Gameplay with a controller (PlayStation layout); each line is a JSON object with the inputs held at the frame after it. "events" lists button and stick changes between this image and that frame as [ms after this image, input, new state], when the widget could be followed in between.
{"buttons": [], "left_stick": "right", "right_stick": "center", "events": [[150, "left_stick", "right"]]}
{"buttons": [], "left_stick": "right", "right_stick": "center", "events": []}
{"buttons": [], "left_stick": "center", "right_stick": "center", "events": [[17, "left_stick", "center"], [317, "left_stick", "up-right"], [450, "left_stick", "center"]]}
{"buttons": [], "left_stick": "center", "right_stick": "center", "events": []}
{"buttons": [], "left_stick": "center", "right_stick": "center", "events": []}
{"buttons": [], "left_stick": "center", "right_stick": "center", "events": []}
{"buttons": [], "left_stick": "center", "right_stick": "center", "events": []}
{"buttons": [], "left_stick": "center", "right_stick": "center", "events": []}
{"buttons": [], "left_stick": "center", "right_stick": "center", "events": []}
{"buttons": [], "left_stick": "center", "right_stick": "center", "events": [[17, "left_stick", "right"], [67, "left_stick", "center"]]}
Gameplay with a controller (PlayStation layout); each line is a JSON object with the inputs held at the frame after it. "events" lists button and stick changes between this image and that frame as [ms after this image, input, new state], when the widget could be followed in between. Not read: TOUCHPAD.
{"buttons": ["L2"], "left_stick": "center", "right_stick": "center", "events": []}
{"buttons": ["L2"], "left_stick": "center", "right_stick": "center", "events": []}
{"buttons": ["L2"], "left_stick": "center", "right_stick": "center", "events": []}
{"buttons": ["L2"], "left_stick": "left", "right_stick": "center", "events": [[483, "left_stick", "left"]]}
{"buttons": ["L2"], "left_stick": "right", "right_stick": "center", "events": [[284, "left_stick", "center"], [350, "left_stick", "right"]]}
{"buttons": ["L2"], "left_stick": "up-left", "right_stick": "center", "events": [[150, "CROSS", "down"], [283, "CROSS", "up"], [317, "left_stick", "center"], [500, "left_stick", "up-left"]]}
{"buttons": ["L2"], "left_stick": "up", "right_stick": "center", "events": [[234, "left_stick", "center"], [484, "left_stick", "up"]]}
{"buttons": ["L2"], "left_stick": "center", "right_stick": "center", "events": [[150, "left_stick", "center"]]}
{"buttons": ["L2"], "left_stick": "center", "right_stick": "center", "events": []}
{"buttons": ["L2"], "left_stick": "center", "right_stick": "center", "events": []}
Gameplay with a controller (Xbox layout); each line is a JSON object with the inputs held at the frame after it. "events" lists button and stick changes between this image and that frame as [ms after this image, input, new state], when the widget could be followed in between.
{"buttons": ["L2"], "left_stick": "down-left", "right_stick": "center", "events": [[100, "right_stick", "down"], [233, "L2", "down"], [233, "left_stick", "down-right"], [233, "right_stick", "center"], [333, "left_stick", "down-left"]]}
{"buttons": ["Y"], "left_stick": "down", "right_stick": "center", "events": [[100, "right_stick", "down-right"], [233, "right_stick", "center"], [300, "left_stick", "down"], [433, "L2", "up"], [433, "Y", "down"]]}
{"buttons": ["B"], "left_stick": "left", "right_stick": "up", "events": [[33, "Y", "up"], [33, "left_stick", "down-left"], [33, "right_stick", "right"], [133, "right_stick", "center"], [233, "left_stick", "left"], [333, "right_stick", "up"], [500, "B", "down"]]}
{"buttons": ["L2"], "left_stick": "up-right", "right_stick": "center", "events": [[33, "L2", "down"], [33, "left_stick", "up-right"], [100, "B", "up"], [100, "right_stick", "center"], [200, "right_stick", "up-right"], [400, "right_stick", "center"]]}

TASK DIRECTIONS: Give an exact copy of all the data shown above.

RESULT:
Gameplay with a controller (PlayStation layout); each line is a JSON object with the inputs held at the frame after it. "events" lists button and stick changes between this image and that frame as [ms after this image, input, new state], when the widget could be followed in between.
{"buttons": [], "left_stick": "right", "right_stick": "center", "events": [[150, "left_stick", "right"]]}
{"buttons": [], "left_stick": "right", "right_stick": "center", "events": []}
{"buttons": [], "left_stick": "center", "right_stick": "center", "events": [[17, "left_stick", "center"], [317, "left_stick", "up-right"], [450, "left_stick", "center"]]}
{"buttons": [], "left_stick": "center", "right_stick": "center", "events": []}
{"buttons": [], "left_stick": "center", "right_stick": "center", "events": []}
{"buttons": [], "left_stick": "center", "right_stick": "center", "events": []}
{"buttons": [], "left_stick": "center", "right_stick": "center", "events": []}
{"buttons": [], "left_stick": "center", "right_stick": "center", "events": []}
{"buttons": [], "left_stick": "center", "right_stick": "center", "events": []}
{"buttons": [], "left_stick": "center", "right_stick": "center", "events": [[17, "left_stick", "right"], [67, "left_stick", "center"]]}
Gameplay with a controller (PlayStation layout); each line is a JSON object with the inputs held at the frame after it. "events" lists button and stick changes between this image and that frame as [ms after this image, input, new state], when the widget could be followed in between. Not read: TOUCHPAD.
{"buttons": ["L2"], "left_stick": "center", "right_stick": "center", "events": []}
{"buttons": ["L2"], "left_stick": "center", "right_stick": "center", "events": []}
{"buttons": ["L2"], "left_stick": "center", "right_stick": "center", "events": []}
{"buttons": ["L2"], "left_stick": "left", "right_stick": "center", "events": [[483, "left_stick", "left"]]}
{"buttons": ["L2"], "left_stick": "right", "right_stick": "center", "events": [[284, "left_stick", "center"], [350, "left_stick", "right"]]}
{"buttons": ["L2"], "left_stick": "up-left", "right_stick": "center", "events": [[150, "CROSS", "down"], [283, "CROSS", "up"], [317, "left_stick", "center"], [500, "left_stick", "up-left"]]}
{"buttons": ["L2"], "left_stick": "up", "right_stick": "center", "events": [[234, "left_stick", "center"], [484, "left_stick", "up"]]}
{"buttons": ["L2"], "left_stick": "center", "right_stick": "center", "events": [[150, "left_stick", "center"]]}
{"buttons": ["L2"], "left_stick": "center", "right_stick": "center", "events": []}
{"buttons": ["L2"], "left_stick": "center", "right_stick": "center", "events": []}
Gameplay with a controller (Xbox layout); each line is a JSON object with the inputs held at the frame after it. "events" lists button and stick changes between this image and that frame as [ms after this image, input, new state], when the widget could be followed in between.
{"buttons": ["L2"], "left_stick": "down-left", "right_stick": "center", "events": [[100, "right_stick", "down"], [233, "L2", "down"], [233, "left_stick", "down-right"], [233, "right_stick", "center"], [333, "left_stick", "down-left"]]}
{"buttons": ["Y"], "left_stick": "down", "right_stick": "center", "events": [[100, "right_stick", "down-right"], [233, "right_stick", "center"], [300, "left_stick", "down"], [433, "L2", "up"], [433, "Y", "down"]]}
{"buttons": ["B"], "left_stick": "left", "right_stick": "up", "events": [[33, "Y", "up"], [33, "left_stick", "down-left"], [33, "right_stick", "right"], [133, "right_stick", "center"], [233, "left_stick", "left"], [333, "right_stick", "up"], [500, "B", "down"]]}
{"buttons": ["L2"], "left_stick": "up-right", "right_stick": "center", "events": [[33, "L2", "down"], [33, "left_stick", "up-right"], [100, "B", "up"], [100, "right_stick", "center"], [200, "right_stick", "up-right"], [400, "right_stick", "center"]]}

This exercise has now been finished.